■ Exercise directions
Report every line in the material below that contains the string "nhiều". Case counts, so include only lines that match it letter for letter in upper and lower case.

■ Dataset content

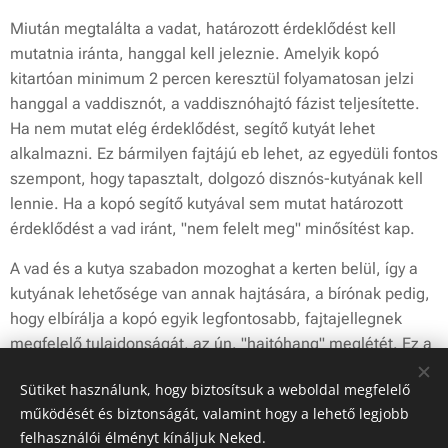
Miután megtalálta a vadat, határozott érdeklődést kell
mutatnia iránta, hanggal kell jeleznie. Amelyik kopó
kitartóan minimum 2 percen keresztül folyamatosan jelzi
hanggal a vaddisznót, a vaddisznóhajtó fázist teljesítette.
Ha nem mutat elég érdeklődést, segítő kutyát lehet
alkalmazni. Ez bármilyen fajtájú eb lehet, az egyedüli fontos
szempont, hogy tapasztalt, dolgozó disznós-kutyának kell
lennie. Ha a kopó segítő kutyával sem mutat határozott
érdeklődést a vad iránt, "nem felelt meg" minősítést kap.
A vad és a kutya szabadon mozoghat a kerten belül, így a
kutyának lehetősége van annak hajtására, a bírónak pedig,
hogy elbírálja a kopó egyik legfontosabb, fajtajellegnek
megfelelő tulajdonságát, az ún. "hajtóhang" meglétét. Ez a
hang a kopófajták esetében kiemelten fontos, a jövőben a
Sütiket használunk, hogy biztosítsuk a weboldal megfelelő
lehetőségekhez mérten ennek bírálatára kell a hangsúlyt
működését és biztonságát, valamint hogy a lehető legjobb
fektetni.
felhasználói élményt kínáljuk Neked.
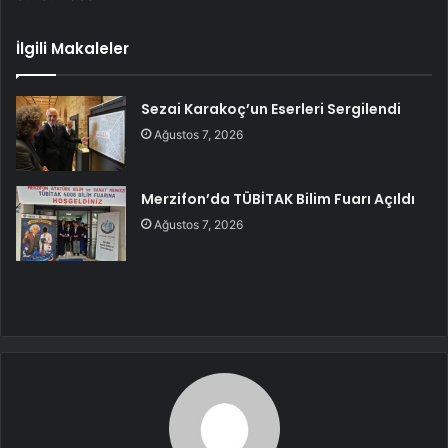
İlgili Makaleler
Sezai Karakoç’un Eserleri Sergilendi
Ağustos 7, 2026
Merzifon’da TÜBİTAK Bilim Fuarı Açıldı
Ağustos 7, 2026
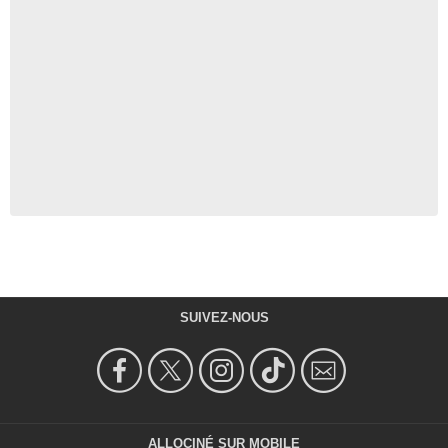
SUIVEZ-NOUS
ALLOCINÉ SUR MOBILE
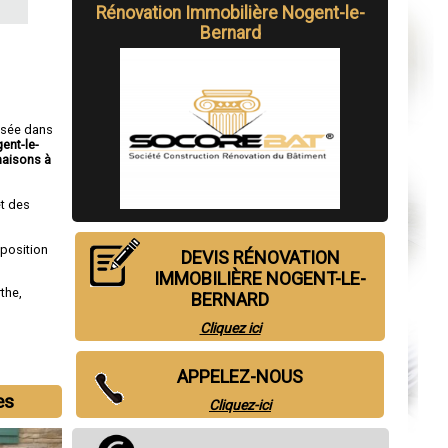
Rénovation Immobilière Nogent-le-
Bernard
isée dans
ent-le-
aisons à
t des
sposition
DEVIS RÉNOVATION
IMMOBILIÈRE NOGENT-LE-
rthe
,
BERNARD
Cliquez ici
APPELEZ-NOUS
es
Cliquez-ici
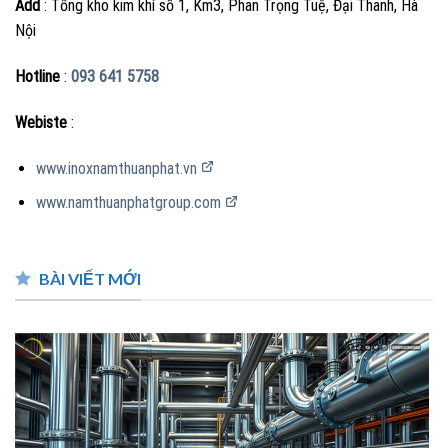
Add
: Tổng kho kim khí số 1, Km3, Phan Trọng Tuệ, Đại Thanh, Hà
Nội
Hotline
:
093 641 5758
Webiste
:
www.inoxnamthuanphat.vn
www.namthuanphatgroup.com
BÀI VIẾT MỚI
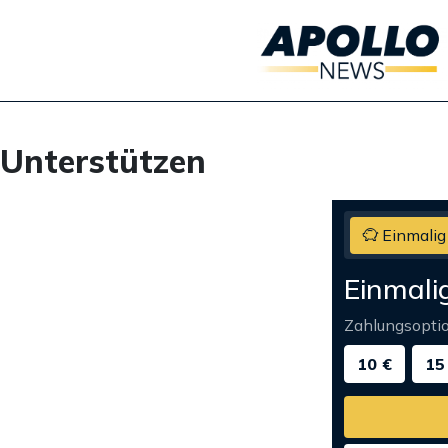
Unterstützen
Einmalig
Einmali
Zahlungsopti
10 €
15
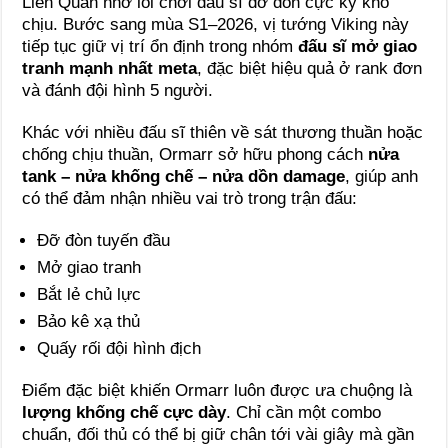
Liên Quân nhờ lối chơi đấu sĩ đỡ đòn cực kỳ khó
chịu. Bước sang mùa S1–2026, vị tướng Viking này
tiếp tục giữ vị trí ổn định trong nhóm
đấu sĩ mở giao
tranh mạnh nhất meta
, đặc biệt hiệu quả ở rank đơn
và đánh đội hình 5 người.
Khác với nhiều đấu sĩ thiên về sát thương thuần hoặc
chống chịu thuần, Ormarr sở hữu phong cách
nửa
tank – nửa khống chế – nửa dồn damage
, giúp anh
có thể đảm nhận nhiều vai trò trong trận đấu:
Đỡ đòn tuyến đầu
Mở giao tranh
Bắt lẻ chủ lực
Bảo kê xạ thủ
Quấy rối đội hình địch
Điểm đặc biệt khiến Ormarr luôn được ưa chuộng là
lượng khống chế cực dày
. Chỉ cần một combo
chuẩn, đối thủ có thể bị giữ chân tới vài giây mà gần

---

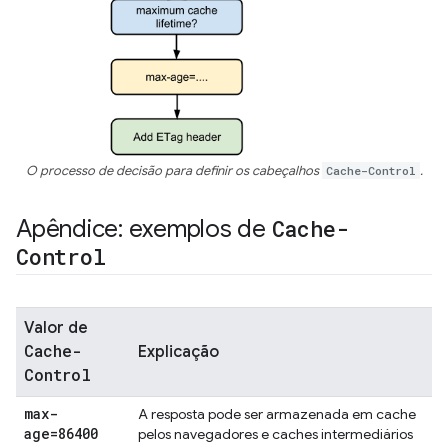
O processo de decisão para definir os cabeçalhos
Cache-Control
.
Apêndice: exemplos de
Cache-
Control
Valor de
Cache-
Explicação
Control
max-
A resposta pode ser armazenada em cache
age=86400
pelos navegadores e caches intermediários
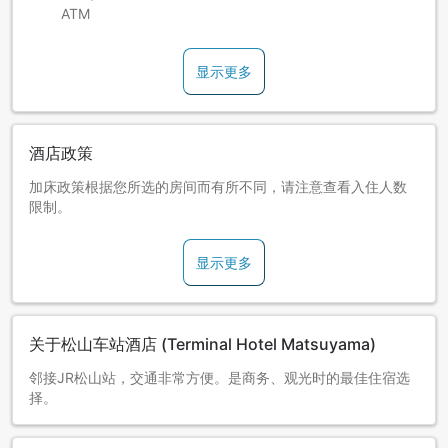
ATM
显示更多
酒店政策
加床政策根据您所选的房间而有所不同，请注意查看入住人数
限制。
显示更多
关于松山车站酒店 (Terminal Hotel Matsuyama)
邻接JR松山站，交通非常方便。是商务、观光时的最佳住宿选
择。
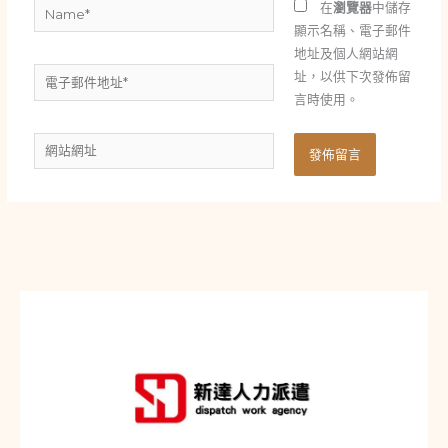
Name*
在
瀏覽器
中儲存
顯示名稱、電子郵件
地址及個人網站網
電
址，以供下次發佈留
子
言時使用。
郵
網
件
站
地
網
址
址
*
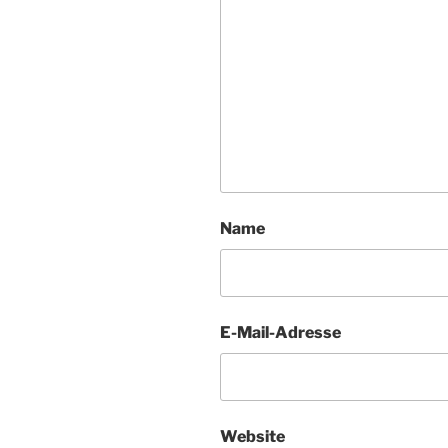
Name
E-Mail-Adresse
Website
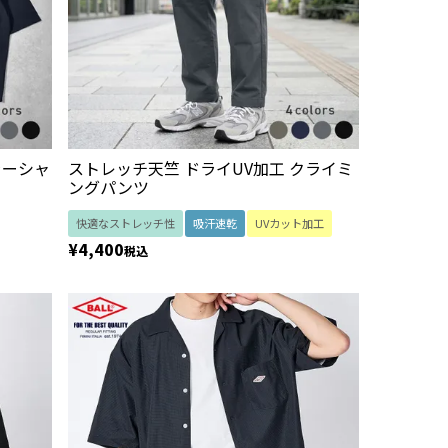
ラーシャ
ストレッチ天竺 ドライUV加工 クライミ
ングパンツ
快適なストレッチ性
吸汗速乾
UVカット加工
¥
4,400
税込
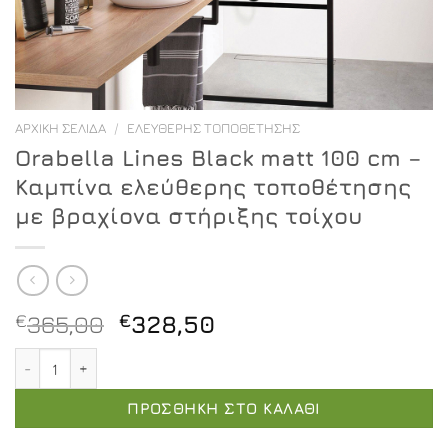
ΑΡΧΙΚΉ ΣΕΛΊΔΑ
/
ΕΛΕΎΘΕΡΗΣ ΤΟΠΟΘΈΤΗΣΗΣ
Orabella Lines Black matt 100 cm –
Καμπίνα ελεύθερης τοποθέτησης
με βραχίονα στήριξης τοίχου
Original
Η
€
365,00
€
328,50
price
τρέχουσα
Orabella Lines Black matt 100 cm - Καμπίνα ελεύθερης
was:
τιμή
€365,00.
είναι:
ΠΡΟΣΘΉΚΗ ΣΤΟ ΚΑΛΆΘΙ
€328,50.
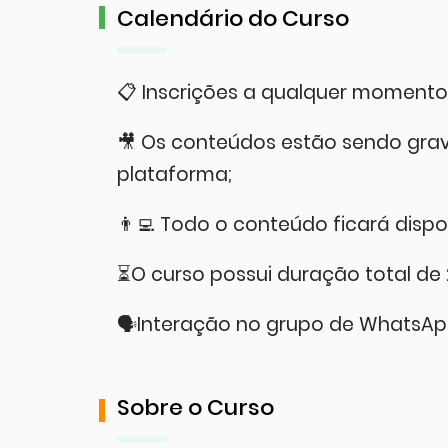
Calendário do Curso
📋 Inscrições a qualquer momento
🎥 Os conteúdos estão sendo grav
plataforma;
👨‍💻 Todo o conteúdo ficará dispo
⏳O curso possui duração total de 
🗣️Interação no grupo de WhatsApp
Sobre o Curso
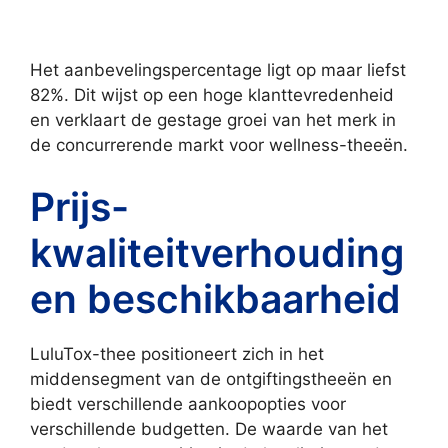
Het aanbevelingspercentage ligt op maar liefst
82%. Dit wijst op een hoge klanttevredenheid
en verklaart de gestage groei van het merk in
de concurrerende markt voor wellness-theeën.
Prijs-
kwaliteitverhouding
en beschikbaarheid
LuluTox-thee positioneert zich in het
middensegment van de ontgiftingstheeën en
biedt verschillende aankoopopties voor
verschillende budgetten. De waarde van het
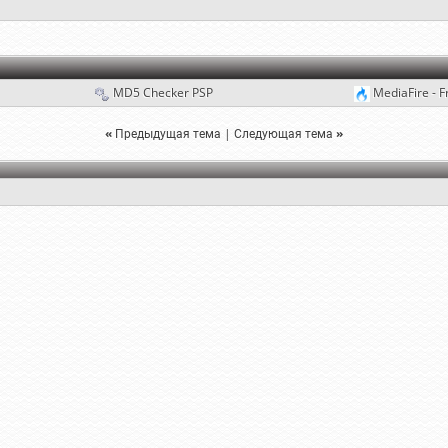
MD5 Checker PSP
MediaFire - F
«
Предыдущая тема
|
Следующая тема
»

---

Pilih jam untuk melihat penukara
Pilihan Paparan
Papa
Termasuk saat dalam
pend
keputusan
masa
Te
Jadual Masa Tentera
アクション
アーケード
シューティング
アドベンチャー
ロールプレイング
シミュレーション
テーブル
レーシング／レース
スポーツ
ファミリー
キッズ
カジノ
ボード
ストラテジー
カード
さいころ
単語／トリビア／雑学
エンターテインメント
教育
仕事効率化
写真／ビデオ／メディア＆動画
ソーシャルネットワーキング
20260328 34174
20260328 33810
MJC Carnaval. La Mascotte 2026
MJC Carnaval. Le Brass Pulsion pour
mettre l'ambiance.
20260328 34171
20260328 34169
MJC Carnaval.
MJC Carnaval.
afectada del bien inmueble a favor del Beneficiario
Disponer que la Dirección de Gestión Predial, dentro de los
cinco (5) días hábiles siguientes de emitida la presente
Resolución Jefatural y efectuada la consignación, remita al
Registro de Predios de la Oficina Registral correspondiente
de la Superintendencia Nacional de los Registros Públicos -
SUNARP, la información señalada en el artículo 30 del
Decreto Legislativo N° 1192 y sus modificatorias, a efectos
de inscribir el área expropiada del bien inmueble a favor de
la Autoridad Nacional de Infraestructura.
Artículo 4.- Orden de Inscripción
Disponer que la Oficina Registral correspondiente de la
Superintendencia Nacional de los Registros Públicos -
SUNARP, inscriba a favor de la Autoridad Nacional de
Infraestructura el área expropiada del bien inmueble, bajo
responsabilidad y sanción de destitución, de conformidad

■ Result for this exercise
Khác với nhiều đấu sĩ thiên về sát thương thuần hoặc
có thể đảm nhận nhiều vai trò trong trận đấu:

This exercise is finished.